Types of exposures include:

  • Naturalistic – preparing for exposures that are likely to happen in real life, such as going to the grocery store and seeing food or going to visit family
  • Imaginal – sitting and discussing a potential trigger situation and how to react to it
  • In Vivo – planning out situations in which the patient can expose themselves to something triggering in small doses
  • Interoceptive – things like breathwork, bilateral tapping, and other ways to ground yourself in situations of distress

Higher Level of Care for Eating Disorders

Higher level of care (HLOC) refers to more intensive treatments for patients who need further support in treating their eating disorders. This can include:

  • Inpatient hospitalization
  • Residential facilities with others treating their eating disorders
  • Partial hospitalization treatment (PHP) or day treatment
  • Intensive outpatient

When To Consider HLOC

So when should you consider a higher level of care for your eating disorders? It’s different for everyone, but there are a few key indicators:

  • When symptom usage such as food restriction, binging, or purging goes up
  • When you experience rapid weight fluctuations over a short period of time
  • When there is a concern for safety or self-harm

Care providers may also request labs that could indicate whether or not the case merits HLOC.

Having the Talk

Your clinician may recommend you try a higher level of care such as an outpatient program or residential setting. This may be a difficult conversation but it’s important to know that there is no judgment of you as a person. While HLOC may seem disruptive to your life, consider that your life is likely already “on hold” due to your eating disorder symptoms. HLOC programs are a way to help you return to your life.

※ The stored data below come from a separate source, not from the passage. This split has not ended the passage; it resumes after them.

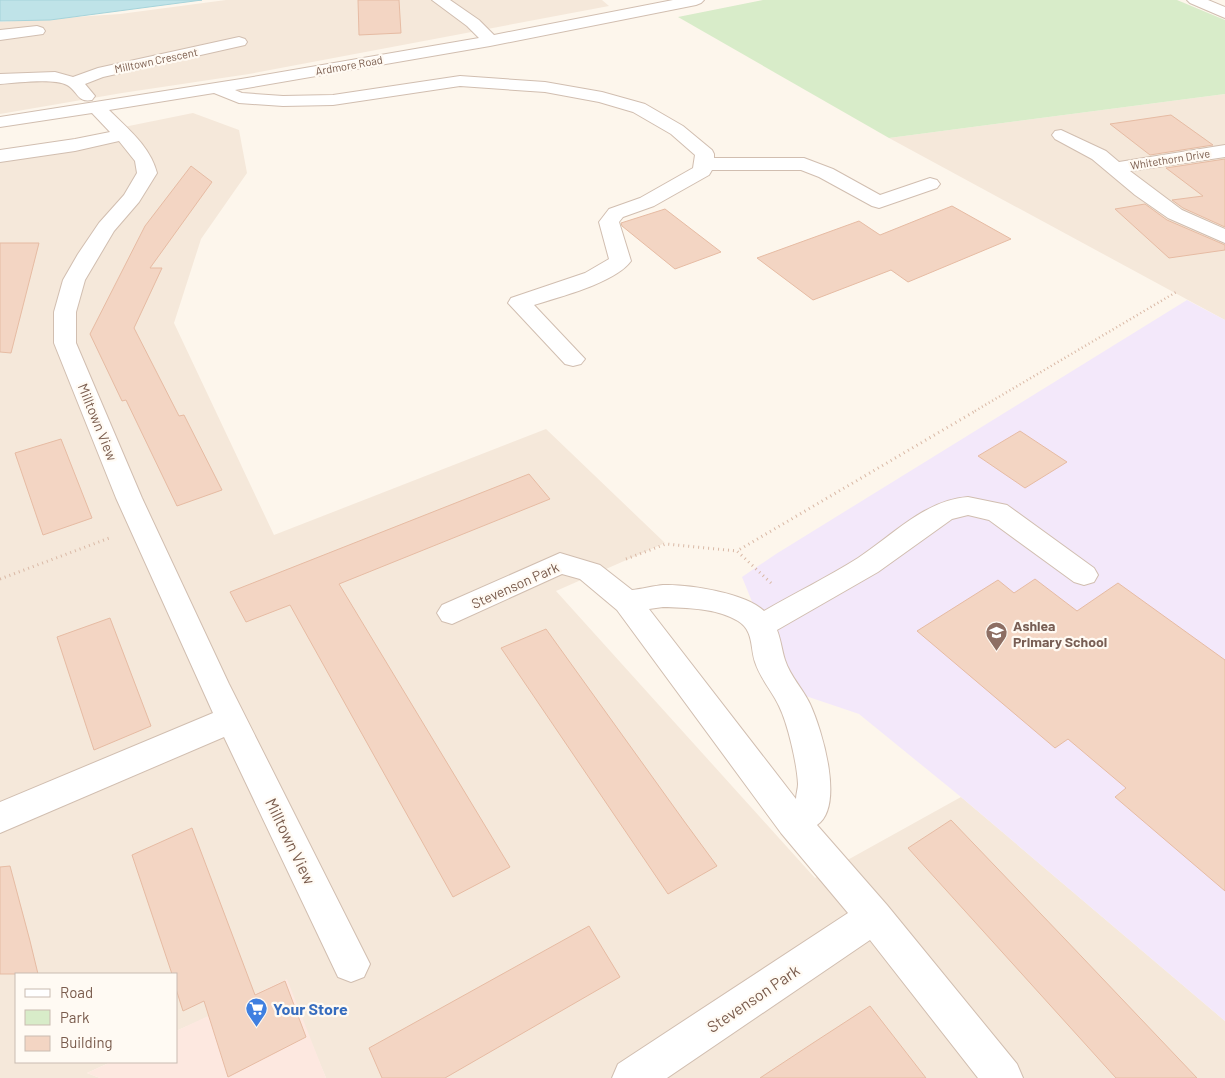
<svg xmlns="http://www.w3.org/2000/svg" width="1225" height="1078" font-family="Barlow,sans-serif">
  <rect width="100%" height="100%" fill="#fdf6ec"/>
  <g fill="#f5e8da">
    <path d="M226,0H602L609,6L249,74L122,93L0,114V22L120,14Z"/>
    <path d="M1225,94V320L889,138Z"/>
    <path d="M193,113L239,130L247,173L201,239L174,323L274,535L546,429L665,543L556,591L815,878L961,797L1225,1021V1078H326L308,1035L210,1016L176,1031V974H16V1062H111L87,1073L100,1078H0V157L115,140L109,130Z"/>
  </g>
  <path fill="#fde8e0" d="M287,979L326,1078H100L87,1073L111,1062H176V1031Z"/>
  <path fill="#f3e8fa" d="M1187,300L1225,320V1021L961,797L859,714L788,690L742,577L776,554Z"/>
  <path fill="#d8ecc9" d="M763,0H1177L1225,20V94L889,138L678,17Z"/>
  <path fill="#bfe3e8" stroke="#a5d3da" d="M0,0H202L50,20L0,21Z"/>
  <g fill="#f3d5c3" stroke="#e6bba3">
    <path d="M358,0H399L401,33L359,35Z"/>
    <path d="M1171,115L1213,145L1150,155L1110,124Z"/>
    <path d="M1225,159V227L1183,208L1172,200L1203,196L1166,168Z"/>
    <path d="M191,166L212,182L150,268H162L134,328L179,416L184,415L222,490L177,506L126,400L122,401L90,334L145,226Z"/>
    <path d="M1145,204L1167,220L1225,245V250L1169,258L1115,209Z"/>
    <path d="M952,206L1011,239L908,282L891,270L813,300L757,258L859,221L880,235Z"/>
    <path d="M665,209L721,252L675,269L622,226L621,223Z"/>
    <path d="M0,243H39L11,353L0,352Z"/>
    <path d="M1020,431L1067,462L1025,488L978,456Z"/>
    <path d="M61,439L92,518L43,535L15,453Z"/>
    <path d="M529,474L550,499L339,584L510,867L453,897L290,605L246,622L230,592Z"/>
    <path d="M1035,579L1077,611L1118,583L1225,660V891L1115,797L1126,788L1068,739L1055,748L917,631L998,580L1014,593Z"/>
    <path d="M110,618L151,726L94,750L57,637Z"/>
    <path d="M546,629L684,821L717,866L668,894L501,648Z"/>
    <path d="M951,820L1063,937L1197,1078H1116L908,848Z"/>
    <path d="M192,828L255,995L285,981L306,1037L228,1077L204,1001L183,1011L176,989V974H172L132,855Z"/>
    <path d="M10,866L30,941L38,974H0V867Z"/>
    <path d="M589,926L620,977L445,1078H382L369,1048Z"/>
    <path d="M870,1006L926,1078H760L813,1043Z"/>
  </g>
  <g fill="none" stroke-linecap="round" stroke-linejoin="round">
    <defs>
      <g id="minor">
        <path d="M432,0H450L479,20L494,35L673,0H704L701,3L696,5L490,46L235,90L242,93L283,96L333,95L460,76L545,82L602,92L645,104L683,126L712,150L714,154V158H804L833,169L880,195L930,178L937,180L940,184L937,188L879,208L872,206L819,177L801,170H712L709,175L654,206L623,217L619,222L631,261C615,283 559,297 534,305L585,359L581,364L573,366L565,364L508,303L511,298L585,273L609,259L599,222L609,209L640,198L693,168L695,155L671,134L633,112L599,102L545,92L460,86L333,105L283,106L239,103L214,93L109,110C128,129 150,146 157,173L139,202L114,231L85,280L76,312V343L142,498L229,684L370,964L364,977L351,982L338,977L224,737L0,833V802L213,713L116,498L54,343V312L63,280L78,254L99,223L124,195L137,173L135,161L119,141L75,151L0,162V150L75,139L110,132L92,113L0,127V117L241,79L479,38L467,26Z"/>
        <path d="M1187,0H1208L1225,7V18L1190,3Z"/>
        <path d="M37,26L43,28L45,31L43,34L0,40V30Z"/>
        <path d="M239,37L245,39L247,42L245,45L103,77L85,84L95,96L92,100C77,103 78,91 67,85C53,78 17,83 0,84V74L55,72L73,77L98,68Z"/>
        <path d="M1061,130L1106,151L1119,162L1225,145V157L1130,171L1182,210L1225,229V243L1168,218L1135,195L1092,159L1055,139L1052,135L1055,131Z"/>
        <path d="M968,497L1007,505L1094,568L1098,575L1094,582L1084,585L1074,582L989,520L968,515L952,519L878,572L777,630C781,640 782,651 785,660C790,676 803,689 810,704C822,730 845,806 817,825L887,905L1017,1064L1023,1078H978L870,940L667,1078H612L618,1064L848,913L781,833L617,610L580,579L562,574L452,624L442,621L437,613L442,605L560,553L600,565L632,590C642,589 653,586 663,585C688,584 746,593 764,611C795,593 828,577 858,558C893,535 925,500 968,497ZM663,607C687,608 717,608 738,621C754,631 750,647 755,662C760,678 772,691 779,706C788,724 797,764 798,784C798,789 796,794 796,799L649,609Z"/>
      </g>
    </defs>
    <use href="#minor" stroke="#d1beb0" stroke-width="2"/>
    <path stroke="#d9b8a5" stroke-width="2.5" stroke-dasharray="1 3" stroke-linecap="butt" d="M975,411L1178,291"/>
    <g stroke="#d9b8a5" stroke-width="3" stroke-dasharray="1 4" stroke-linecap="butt">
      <path d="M626,559L666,544L737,551"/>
      <path d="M0,579L112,537"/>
      <path d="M771,583L737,551L977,410"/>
    </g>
    <use href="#minor" fill="#fff" fill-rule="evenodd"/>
  </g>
  <defs>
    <symbol id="school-pin" viewBox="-11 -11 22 30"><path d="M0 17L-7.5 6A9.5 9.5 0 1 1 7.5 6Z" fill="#8d6e63" stroke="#fffaf3"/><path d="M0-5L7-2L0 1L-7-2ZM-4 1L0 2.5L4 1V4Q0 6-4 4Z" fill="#fff"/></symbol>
    <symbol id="supermarket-pin" viewBox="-11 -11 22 30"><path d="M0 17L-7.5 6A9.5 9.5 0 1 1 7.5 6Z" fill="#3f7fe0" stroke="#fffaf3"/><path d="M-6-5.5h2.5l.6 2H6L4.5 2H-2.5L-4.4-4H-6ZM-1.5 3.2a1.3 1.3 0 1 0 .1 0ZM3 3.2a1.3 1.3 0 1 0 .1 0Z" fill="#fff"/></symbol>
  </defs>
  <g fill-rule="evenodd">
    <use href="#school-pin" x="984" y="620" width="25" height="34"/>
    <use href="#supermarket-pin" x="244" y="996" width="25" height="34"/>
  </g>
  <g text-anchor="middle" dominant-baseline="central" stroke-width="4.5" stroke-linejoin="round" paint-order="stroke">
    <g font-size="11" fill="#7a5c4d" stroke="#fffaf3">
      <text transform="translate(156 60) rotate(-12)">Milltown Crescent</text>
      <text transform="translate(349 65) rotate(-10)">Ardmore Road</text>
      <text transform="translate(1170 159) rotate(-9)">Whitethorn Drive</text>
    </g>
    <g font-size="14" fill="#7a5c4d" stroke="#fffaf3">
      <text transform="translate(98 422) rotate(68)">Milltown View</text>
      <text transform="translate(515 585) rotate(-24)">Stevenson Park</text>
    </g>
    <g font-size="14" font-weight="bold" fill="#785e54" stroke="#fffaf3" text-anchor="start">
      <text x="1013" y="625">Ashlea<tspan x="1013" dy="16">Primary School</tspan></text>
    </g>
    <g font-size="16" fill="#7a5c4d" stroke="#fffaf3">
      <text transform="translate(291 841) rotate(64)">Milltown View</text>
      <text transform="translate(753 998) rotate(-34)">Stevenson Park</text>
    </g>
    <g font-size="16" font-weight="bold" fill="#366cbe" stroke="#fffaf3" text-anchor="start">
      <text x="273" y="1008">Your Store</text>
    </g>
  </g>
  <rect x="15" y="973" width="162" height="90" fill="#fffaf3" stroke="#cabbb1"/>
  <rect x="25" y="989" width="25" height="8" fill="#ffffff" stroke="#cabbb1"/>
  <text x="60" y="998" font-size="15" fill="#7a5c4d">Road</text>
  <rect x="25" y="1010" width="25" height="15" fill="#d8ecc9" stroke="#cabbb1"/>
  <text x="60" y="1023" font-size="15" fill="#7a5c4d">Park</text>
  <rect x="25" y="1036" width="25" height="15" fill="#f3d5c3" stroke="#cabbb1"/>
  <text x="60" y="1048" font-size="15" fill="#7a5c4d">Building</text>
</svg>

You and your clinician will first identify your supports in your life and develop a treatment team including:

  • Dietician
  • Possible family therapist
  • Individual therapist
  • Primary care physician
  • Psychiatrist

If possible, you should try to work with certified eating disorder specialists. This will be hard work. Know that you have support and skills to tackle that work, and that it will help you reach your goals in the long run.